Karşıt olma karşı gelme bozulukluğu tanı kriterleri aşağıdaki gibidir;
- Sık sık hiddetlenir(huysuzlaşır),
- Sık sık büyükleriyle tartışmaya girer,
- Büyüklerinin isteklerine ya da kurallarına uymaya çoğu zaman etkin bir biçimde karşı gelir ya da bunları reddeder,
- Çoğu zaman isteyerek başkalarını kızdıran şeyler yapar ,
- Kendi yaramazlıkları için çoğu zaman başkalarını suçlar,
- Çoğu zaman alıngandır çabuk darılır ya da başkalarınca kolay kızdırılır,
- Çoğu zaman içerlemiş kızgın ve güceniktir,
- Çoğu zaman kincidir ve intikam almak ister.
Tanı koyulabilmesi için bu kriterlerden dördünün (ya da daha fazlasının) en az altı ay sürmesi gerekir.
Karşıt olma karşı gelme bozukluğunun aile tutumları ve aile ortamıyla yakından ilgili olduğu söylenebilir. Bu tür davranışlar ailenin kuralsız, esnek tutumuyla ilişkili olabileceği gibi ailenin kuralları çok sert ve katı bir şekilde uygulaması sonucu da ortaya çıkabilmektedir. Ebeveynlerin kurallar konusunda birbirinden farklı davranması ya da ebeveynlerin kurallar konusunda tutarsız olması da bu duruma yol açabilmektedir. Bunun yanısıra aile ortamında bu tür davranışları olan kişiyi rol model almış olması da olasıdır. Ebeveyn ve çocuk arasındaki ilişkinin olumsuz olduğu veya ihmalin olduğu durumlarda da bu tür davranışlar ortaya çıkabilmektedir.

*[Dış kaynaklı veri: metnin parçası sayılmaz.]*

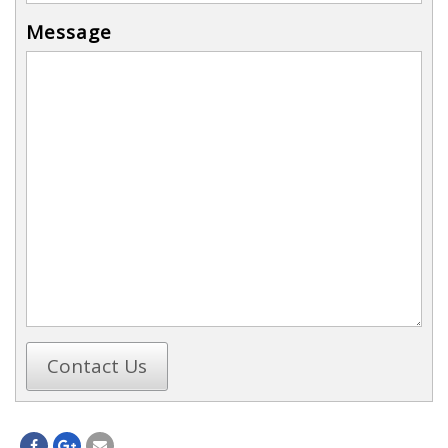
Message
Contact Us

Karşıt olma karşı gelme bozukluğu çocuğun veya ergenin aileyle olan ilişkisini, sosyal ilişkilerini, okul yaşantısını olumsuz yönde etkilemektedir. Özellikle okul ortamında bu tür davranışlar sergileyen çocuklar hem okul yönetimi hem de öğretmenlerle ciddi problemler yaşamaktadır, çocuğun okul ortamında etiketlenmesi söz konusu olabilmektedir. Çocuğun sosyal ilişkilerinde de bu tür davranışlar sergilemesi dışlanmasına ve yalnız kalmasına yol açabilmektedir. Ayrıca tedavi edilmeyen durumlarda bu tür problemler çocuğun saldırgan ve yıkıcı davranışlar gösterdiği daha ciddi bir rahatsızlık olan davranım bozukluğuna yol açabilmektedir.
Tedavi Süreci
Tedavi sürecinde çocuklarla oyun terapisi, ergenlerle ise bireysel terapi yürütülmektedir. Terapi sürecinde sınırların ve kuralların belirlenmesi ön plandadır. Bunun yanısıra zararlı davranışların kontrolü, öfke kontrolü, sosyal becerilerin geliştirilmesi, aileyle olan ilişkinin geliştirilmesi üzerinde durulur. Problem, ailenin tutumuyla ve aile ortamıyla yakından ilgili olduğu için ailenin kuralları nasıl koyması gerektiği, kural koyarken nelere dikkat edilmesi gerektiği, çocuğa veya ergene yaklaşımın nasıl olması gerektiği ile ilgili bilgilendirme yapılır. Ailedeki dinamikler anlaşılmaya çalışılır, bu şekilde aile içerisinde çeşitli düzenlemeler yapılabilir. Terapinin gidişatına göre psikiyatrik değerlendirme ve ilaç tedavisi de önerilebilmektedir.